There are two names on the outside of the venue, and the evening’s bearded, avuncular star is aware of the absurdity of this situation. “Who have you come to see?” he asks. “Yusuf or Cat Stevens?”
Whatever his name is, he has one of the most singular backstories in contemporary music history. Cat Stevens was a truly engaging and prolific singer-songwriter until 1979 when he converted to Islam, changed his name to Yusuf Islam and vanished from the music industry for 27 years – an absence that he jocularly refers to tonight as “taking a short break”.
He was quite a loss. The first of the two sets that he plays here shows that, at his peak, he had an almost McCartney-esque gift for sublime melodies and whimsical, big-hearted lyricism. Quicksilver ditties such as Wild World and the yearning, open-wound The First Cut is the Deepest are insatiable, intoxicatingly breathless folk-pop. The delicately reflective Moonshadow could even give hippy mysticism a good name.
The tone shifts in the second half of the evening when he showcases his new album, Tell ’Em I’m Gone.

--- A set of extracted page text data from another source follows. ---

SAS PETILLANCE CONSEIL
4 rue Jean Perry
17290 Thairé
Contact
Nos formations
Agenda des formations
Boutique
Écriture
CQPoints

It’s a tribute to the deep south R&B he loved in his youth, but his nimble talent is buried beneath its bluesy plod.
His own material such as I Was Raised in Babylon and Gold Digger is little more than adequately generic; the covers of Procol Harum’s The Devil Came from Kansas and the 1930s standard You Are My Sunshine are superfluous.
The audience listens patiently and politely, but the roars that greet the set-closing Father and Son and a rambunctious encore Peace Train answer the question that Yusuf Islam posed at the start of the night. They have come to see Cat Stevens.